Énoncé du problème:
Poursuivez le texte sur le marché publicitaire des sites d'information en reprenant juste après sa dernière phrase.

── Texte source

Cette dépendance complique la mise en place de modèles d’affaires rentables. En effet, contrairement aux médias traditionnels, l’environnement publicitaire du web est hyperconcurrentiel . Non seulement les structures qui vendent des espaces publicitaires sont très nombreuses, débordant largement le domaine des médias d’information, mais les logiques qui s’y affrontent sont également très différentes. Ainsi des acteurs comme Google imposent une « convention de performance », établissant le retour sur investissement publicitaire à partir du taux de clic, aux dépens d’une « convention traditionnelle », fondée sur les notions de notoriété et d’image portées par les médias. Ces caractéristiques du marché renforcent les tendances déflationnistes au niveau des prix des espaces publicitaires et obligent les éditeurs des sites d’information à rechercher la maximisation des volumes d’audience.

────
── Extraits de données

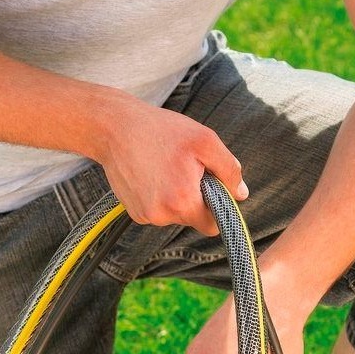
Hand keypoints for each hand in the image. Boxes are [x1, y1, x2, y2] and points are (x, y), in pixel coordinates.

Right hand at [95, 95, 246, 235]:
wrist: (114, 127)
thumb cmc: (162, 130)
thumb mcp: (205, 141)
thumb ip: (229, 170)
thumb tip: (241, 194)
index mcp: (182, 202)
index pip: (212, 226)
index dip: (217, 208)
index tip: (212, 188)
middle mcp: (162, 216)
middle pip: (193, 218)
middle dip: (195, 198)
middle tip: (186, 168)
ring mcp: (145, 216)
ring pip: (174, 214)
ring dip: (176, 196)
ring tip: (166, 167)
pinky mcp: (132, 211)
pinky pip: (158, 210)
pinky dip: (159, 195)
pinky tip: (151, 172)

────

Zone de réponse:
Pour des structures de petite taille comme les pure players qui n’ont pas les moyens ou la volonté de s’engager dans la compétition pour une audience de masse, les alternatives sont limitées : soit ils arrivent à limiter leur dépendance de la ressource publicitaire en diversifiant leurs sources de revenus, soit ils adoptent un modèle de production low cost – en exploitant notamment la participation des internautes –, soit ils disparaissent.
La lutte pour survivre
Alors que les pure players journalistiques commencent à gagner de la visibilité auprès du public mais aussi de la reconnaissance auprès des professionnels des médias et des institutions, leur survie et leur indépendance sont loin d’être garanties.  Ainsi, Rue89, pionnier dans ce domaine, a été racheté par le Nouvel Observateur pour 7,5 millions d’euros fin 2011. En effet, malgré une audience élevée (près de 2 millions de visiteurs uniques par mois), une image positive auprès du public et des sources de revenus diversifiées, Rue89 n’a pas atteint le seuil de rentabilité cinq ans après sa création. Nonobstant une légère augmentation du chiffre d’affaire en 2011 (2 millions d’euros), le déficit s’est creusé par rapport à 2010 atteignant les 400 000 euros.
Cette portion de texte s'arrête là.